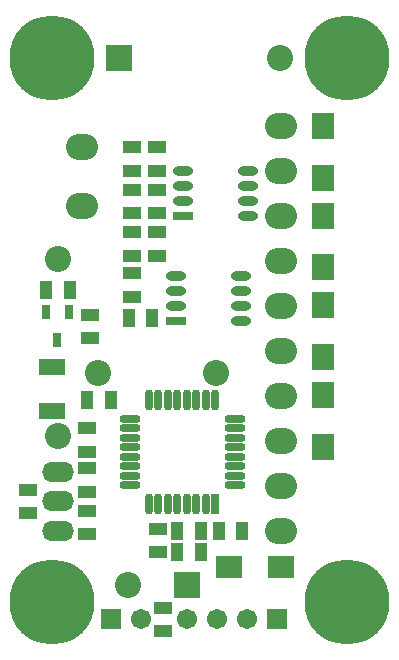
<source format=gbs>
G04 Layer_Color=16711935*
%FSAX43Y43*%
%MOMM*%
G71*
G01*
G75*
%ADD36C,7.203*%
%ADD37C,2.203*%
%ADD38R,2.203X2.203*%
%ADD39R,1.703X1.703*%
%ADD40C,1.703*%
%ADD41O,2.703X2.203*%
%ADD42O,2.703X1.703*%
%ADD43R,1.103X1.503*%
%ADD44R,1.723X0.803*%
%ADD45O,1.723X0.803*%
%ADD46R,1.503X1.103*%
%ADD47O,1.803X0.703*%
%ADD48O,0.703X1.803*%
%ADD49R,0.703X1.803*%
%ADD50R,2.203X1.883*%
%ADD51R,1.883X2.203*%
%ADD52R,0.803X1.303*%
%ADD53R,2.203X1.453*%
D36*
X0004000Y0050000D02*
D03*
X0029000D02*
D03*
Y0004000D02*
D03*
X0004000Y0004000D02*
D03*
D37*
X0007900Y0023400D02*
D03*
X0017900D02*
D03*
X0010400Y0005400D02*
D03*
X0023300Y0050000D02*
D03*
X0004500Y0018000D02*
D03*
Y0033000D02*
D03*
D38*
X0015400Y0005400D02*
D03*
X0009700Y0050000D02*
D03*
D39*
X0009000Y0002500D02*
D03*
X0023080D02*
D03*
D40*
X0011500D02*
D03*
X0020540D02*
D03*
X0015460D02*
D03*
X0018000D02*
D03*
D41*
X0023400Y0044290D02*
D03*
Y0040480D02*
D03*
Y0036670D02*
D03*
Y0032860D02*
D03*
Y0029050D02*
D03*
Y0025240D02*
D03*
Y0021430D02*
D03*
Y0017620D02*
D03*
Y0013810D02*
D03*
Y0010000D02*
D03*
X0006500Y0042500D02*
D03*
Y0037500D02*
D03*
D42*
X0004500Y0010000D02*
D03*
Y0012500D02*
D03*
Y0015000D02*
D03*
D43*
X0003500Y0030400D02*
D03*
X0005500D02*
D03*
X0012500Y0028000D02*
D03*
X0010500D02*
D03*
X0014600Y0008200D02*
D03*
X0016600D02*
D03*
X0007000Y0021100D02*
D03*
X0009000D02*
D03*
X0020100Y0010000D02*
D03*
X0018100D02*
D03*
X0016600D02*
D03*
X0014600D02*
D03*
D44*
X0015100Y0036660D02*
D03*
X0014500Y0027730D02*
D03*
D45*
X0015100Y0037930D02*
D03*
Y0039200D02*
D03*
Y0040470D02*
D03*
X0020600Y0036660D02*
D03*
Y0037930D02*
D03*
Y0039200D02*
D03*
Y0040470D02*
D03*
X0014500Y0029000D02*
D03*
Y0030270D02*
D03*
Y0031540D02*
D03*
X0020000Y0027730D02*
D03*
Y0029000D02*
D03*
Y0030270D02*
D03*
Y0031540D02*
D03*
D46*
X0012900Y0042500D02*
D03*
Y0040500D02*
D03*
X0010800Y0040500D02*
D03*
Y0042500D02*
D03*
X0012900Y0038900D02*
D03*
Y0036900D02*
D03*
X0010800D02*
D03*
Y0038900D02*
D03*
X0012900Y0035300D02*
D03*
Y0033300D02*
D03*
X0010800D02*
D03*
Y0035300D02*
D03*
Y0031800D02*
D03*
Y0029800D02*
D03*
X0002000Y0011500D02*
D03*
Y0013500D02*
D03*
X0013400Y0001500D02*
D03*
Y0003500D02*
D03*
X0007000Y0009700D02*
D03*
Y0011700D02*
D03*
Y0015300D02*
D03*
Y0013300D02*
D03*
X0007200Y0028300D02*
D03*
Y0026300D02*
D03*
X0007000Y0018700D02*
D03*
Y0016700D02*
D03*
X0013000Y0010200D02*
D03*
Y0008200D02*
D03*
D47*
X0019450Y0013875D02*
D03*
Y0014675D02*
D03*
Y0015475D02*
D03*
Y0016275D02*
D03*
Y0017075D02*
D03*
Y0017875D02*
D03*
Y0018675D02*
D03*
Y0019475D02*
D03*
X0010575Y0019475D02*
D03*
Y0018675D02*
D03*
Y0017875D02*
D03*
Y0017075D02*
D03*
Y0016275D02*
D03*
Y0015475D02*
D03*
Y0014675D02*
D03*
Y0013875D02*
D03*
D48*
X0017800Y0021100D02*
D03*
X0017000D02*
D03*
X0016200D02*
D03*
X0015400D02*
D03*
X0014600D02*
D03*
X0013800D02*
D03*
X0013000D02*
D03*
X0012200D02*
D03*
Y0012250D02*
D03*
X0013000D02*
D03*
X0013800D02*
D03*
X0014600D02*
D03*
X0015400D02*
D03*
X0016200D02*
D03*
X0017000D02*
D03*
D49*
X0017800D02*
D03*
D50*
X0023400Y0006900D02*
D03*
X0019000D02*
D03*
D51*
X0026900Y0021500D02*
D03*
Y0017100D02*
D03*
Y0029100D02*
D03*
Y0024700D02*
D03*
Y0036700D02*
D03*
Y0032300D02*
D03*
Y0039900D02*
D03*
Y0044300D02*
D03*
D52*
X0003500Y0028500D02*
D03*
X0005400D02*
D03*
X0004450Y0026200D02*
D03*
D53*
X0004000Y0020125D02*
D03*
Y0023875D02*
D03*
M02*

</source>
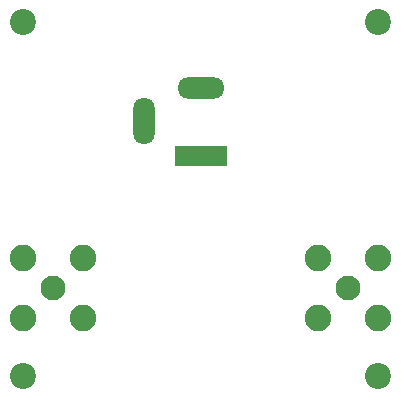
<source format=gbs>
%TF.GenerationSoftware,KiCad,Pcbnew,(6.0.6-0)*%
%TF.CreationDate,2023-01-17T17:24:58+00:00*%
%TF.ProjectId,preamplifier-tqp3m9028,70726561-6d70-46c6-9966-6965722d7471,1.0*%
%TF.SameCoordinates,Original*%
%TF.FileFunction,Soldermask,Bot*%
%TF.FilePolarity,Negative*%
%FSLAX46Y46*%
G04 Gerber Fmt 4.6, Leading zero omitted, Abs format (unit mm)*
G04 Created by KiCad (PCBNEW (6.0.6-0)) date 2023-01-17 17:24:58*
%MOMM*%
%LPD*%
G01*
G04 APERTURE LIST*
%ADD10C,2.200000*%
%ADD11C,2.100000*%
%ADD12C,2.250000*%
%ADD13R,4.400000X1.800000*%
%ADD14O,4.000000X1.800000*%
%ADD15O,1.800000X4.000000*%
G04 APERTURE END LIST*
D10*
X132500000Y-117500000D03*
X132500000Y-87500000D03*
X102500000Y-117500000D03*
D11*
X105000000Y-110000000D03*
D12*
X107550000Y-107450000D03*
X107550000Y-112550000D03*
X102450000Y-107450000D03*
X102450000Y-112550000D03*
D10*
X102500000Y-87500000D03*
D11*
X130000000Y-110000000D03*
D12*
X132550000Y-107450000D03*
X127450000Y-112550000D03*
X132550000Y-112550000D03*
X127450000Y-107450000D03*
D13*
X117500000Y-98856800D03*
D14*
X117500000Y-93056800D03*
D15*
X112700000Y-95856800D03*
M02*

</source>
########################################
- What you will do -
Only lines containing the word "LIST" should be copied from the material above.

- Solution to the exercise -
G04 APERTURE LIST*
G04 APERTURE END LIST*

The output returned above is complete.